# start of DATASET EXTRACT
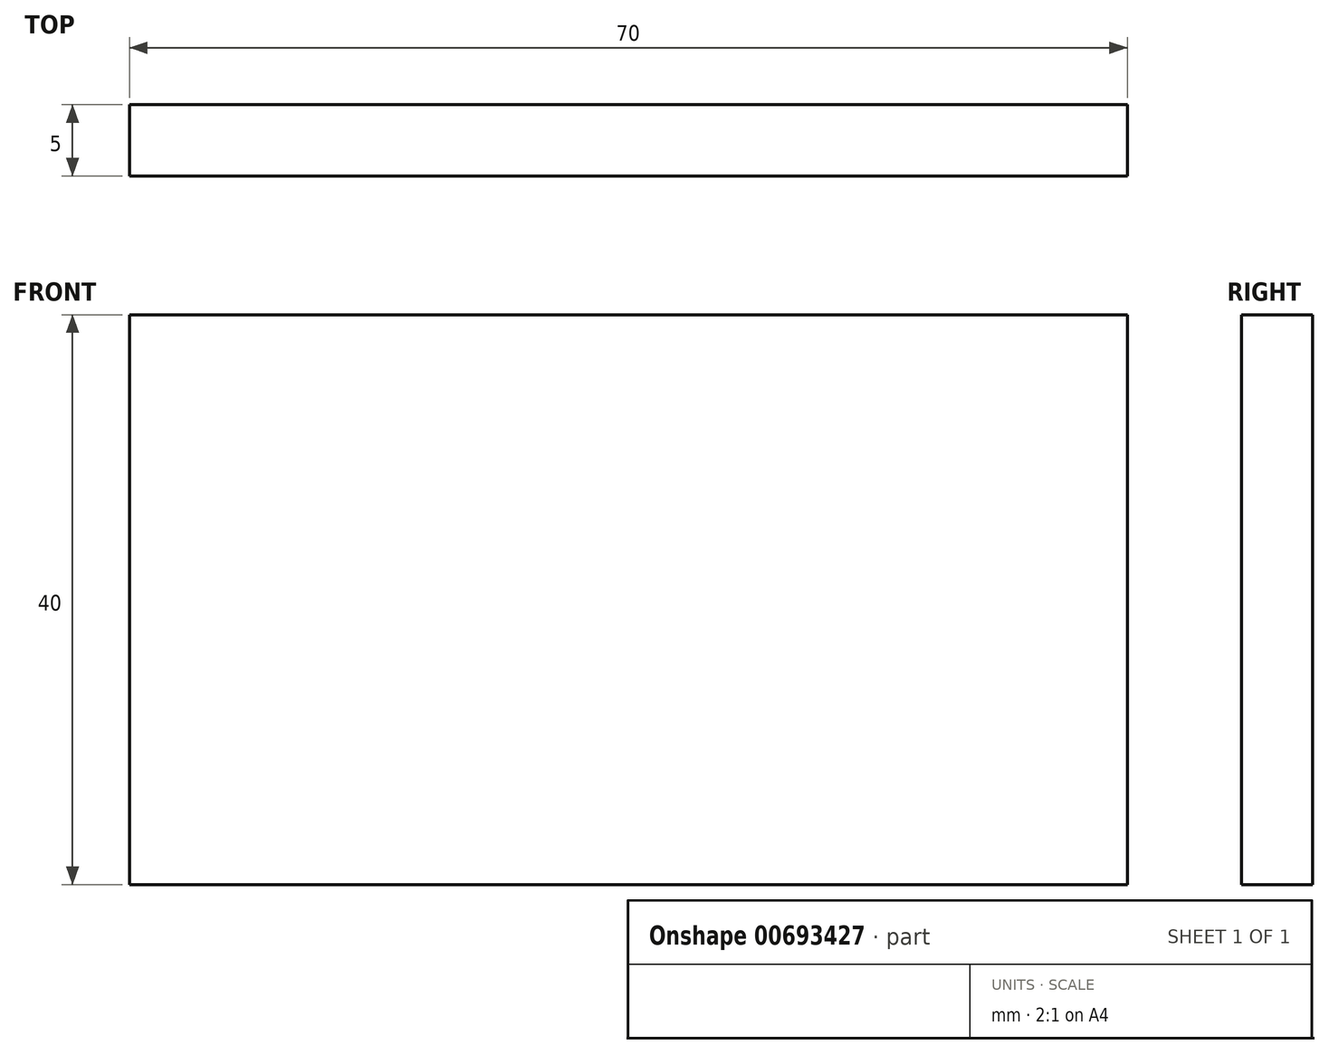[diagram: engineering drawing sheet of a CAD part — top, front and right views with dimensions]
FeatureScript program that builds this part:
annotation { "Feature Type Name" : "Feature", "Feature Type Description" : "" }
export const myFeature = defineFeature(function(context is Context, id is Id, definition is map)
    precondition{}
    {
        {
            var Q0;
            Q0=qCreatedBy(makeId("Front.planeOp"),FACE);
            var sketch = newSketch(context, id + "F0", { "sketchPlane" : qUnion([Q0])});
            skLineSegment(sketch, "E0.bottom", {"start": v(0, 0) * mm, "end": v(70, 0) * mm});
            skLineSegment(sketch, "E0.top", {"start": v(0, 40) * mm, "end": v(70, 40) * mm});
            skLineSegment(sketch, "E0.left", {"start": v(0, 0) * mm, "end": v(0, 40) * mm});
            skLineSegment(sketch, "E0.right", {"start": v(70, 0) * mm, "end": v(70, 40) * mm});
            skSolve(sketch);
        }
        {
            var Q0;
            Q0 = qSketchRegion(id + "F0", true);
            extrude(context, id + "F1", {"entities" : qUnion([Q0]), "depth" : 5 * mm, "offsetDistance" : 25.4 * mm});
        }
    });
# end of DATASET EXTRACT
# start of DATASET EXTRACT
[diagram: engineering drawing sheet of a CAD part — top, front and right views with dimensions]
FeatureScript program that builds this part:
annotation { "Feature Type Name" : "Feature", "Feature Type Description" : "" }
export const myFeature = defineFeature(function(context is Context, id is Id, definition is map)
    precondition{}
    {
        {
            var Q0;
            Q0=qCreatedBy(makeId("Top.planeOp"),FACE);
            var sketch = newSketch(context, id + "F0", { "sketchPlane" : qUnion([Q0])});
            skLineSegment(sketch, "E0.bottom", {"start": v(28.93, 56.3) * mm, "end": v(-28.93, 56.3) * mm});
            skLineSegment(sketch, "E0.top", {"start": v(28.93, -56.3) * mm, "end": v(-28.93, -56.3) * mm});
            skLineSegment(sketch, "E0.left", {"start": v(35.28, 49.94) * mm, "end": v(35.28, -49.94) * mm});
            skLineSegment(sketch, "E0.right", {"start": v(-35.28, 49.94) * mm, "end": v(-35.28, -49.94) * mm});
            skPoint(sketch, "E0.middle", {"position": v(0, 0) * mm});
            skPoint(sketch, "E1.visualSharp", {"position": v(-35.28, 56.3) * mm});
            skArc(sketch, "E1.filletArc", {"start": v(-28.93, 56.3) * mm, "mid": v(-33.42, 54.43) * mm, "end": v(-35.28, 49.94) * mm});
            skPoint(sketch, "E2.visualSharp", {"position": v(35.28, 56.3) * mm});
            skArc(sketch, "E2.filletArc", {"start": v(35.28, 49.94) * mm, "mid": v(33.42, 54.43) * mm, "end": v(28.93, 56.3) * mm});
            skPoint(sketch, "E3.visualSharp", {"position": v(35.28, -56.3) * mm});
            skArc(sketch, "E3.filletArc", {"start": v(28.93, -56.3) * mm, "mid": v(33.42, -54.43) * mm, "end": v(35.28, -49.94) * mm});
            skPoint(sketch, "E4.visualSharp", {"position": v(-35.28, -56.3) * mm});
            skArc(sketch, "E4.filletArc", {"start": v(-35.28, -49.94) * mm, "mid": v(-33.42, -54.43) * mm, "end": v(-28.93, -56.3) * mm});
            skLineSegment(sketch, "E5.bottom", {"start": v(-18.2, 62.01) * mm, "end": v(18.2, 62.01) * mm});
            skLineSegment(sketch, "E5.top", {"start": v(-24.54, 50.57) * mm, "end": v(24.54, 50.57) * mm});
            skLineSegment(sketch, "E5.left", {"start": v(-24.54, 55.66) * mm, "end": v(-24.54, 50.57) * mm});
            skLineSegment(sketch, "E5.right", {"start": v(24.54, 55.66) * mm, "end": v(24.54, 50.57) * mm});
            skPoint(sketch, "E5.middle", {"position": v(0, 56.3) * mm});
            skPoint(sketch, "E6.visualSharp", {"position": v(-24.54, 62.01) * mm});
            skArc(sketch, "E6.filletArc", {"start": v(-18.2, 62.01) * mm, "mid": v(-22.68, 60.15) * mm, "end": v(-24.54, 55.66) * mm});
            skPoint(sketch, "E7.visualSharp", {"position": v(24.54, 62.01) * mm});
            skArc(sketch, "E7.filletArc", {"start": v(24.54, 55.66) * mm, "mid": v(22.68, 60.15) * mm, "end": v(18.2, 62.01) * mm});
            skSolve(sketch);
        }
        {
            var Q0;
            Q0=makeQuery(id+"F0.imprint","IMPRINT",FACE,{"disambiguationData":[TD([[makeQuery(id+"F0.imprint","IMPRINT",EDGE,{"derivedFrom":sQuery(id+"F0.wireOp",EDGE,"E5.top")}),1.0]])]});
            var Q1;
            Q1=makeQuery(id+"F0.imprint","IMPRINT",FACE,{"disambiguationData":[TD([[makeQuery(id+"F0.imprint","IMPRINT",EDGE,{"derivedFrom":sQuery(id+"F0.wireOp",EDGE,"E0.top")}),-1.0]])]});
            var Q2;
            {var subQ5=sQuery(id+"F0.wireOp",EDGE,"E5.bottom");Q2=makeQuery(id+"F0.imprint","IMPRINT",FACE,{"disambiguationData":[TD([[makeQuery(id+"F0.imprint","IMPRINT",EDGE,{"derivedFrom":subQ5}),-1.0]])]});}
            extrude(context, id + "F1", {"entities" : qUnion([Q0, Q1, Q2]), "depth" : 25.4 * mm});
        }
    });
# end of DATASET EXTRACT
WHAT THE TASK ASKS: From the listing above, pick out each line that contains the string "derivedFrom".

REPLY TO THE TASK:
            Q0=makeQuery(id+"F0.imprint","IMPRINT",FACE,{"disambiguationData":[TD([[makeQuery(id+"F0.imprint","IMPRINT",EDGE,{"derivedFrom":sQuery(id+"F0.wireOp",EDGE,"E5.top")}),1.0]])]});
            Q1=makeQuery(id+"F0.imprint","IMPRINT",FACE,{"disambiguationData":[TD([[makeQuery(id+"F0.imprint","IMPRINT",EDGE,{"derivedFrom":sQuery(id+"F0.wireOp",EDGE,"E0.top")}),-1.0]])]});
            {var subQ5=sQuery(id+"F0.wireOp",EDGE,"E5.bottom");Q2=makeQuery(id+"F0.imprint","IMPRINT",FACE,{"disambiguationData":[TD([[makeQuery(id+"F0.imprint","IMPRINT",EDGE,{"derivedFrom":subQ5}),-1.0]])]});}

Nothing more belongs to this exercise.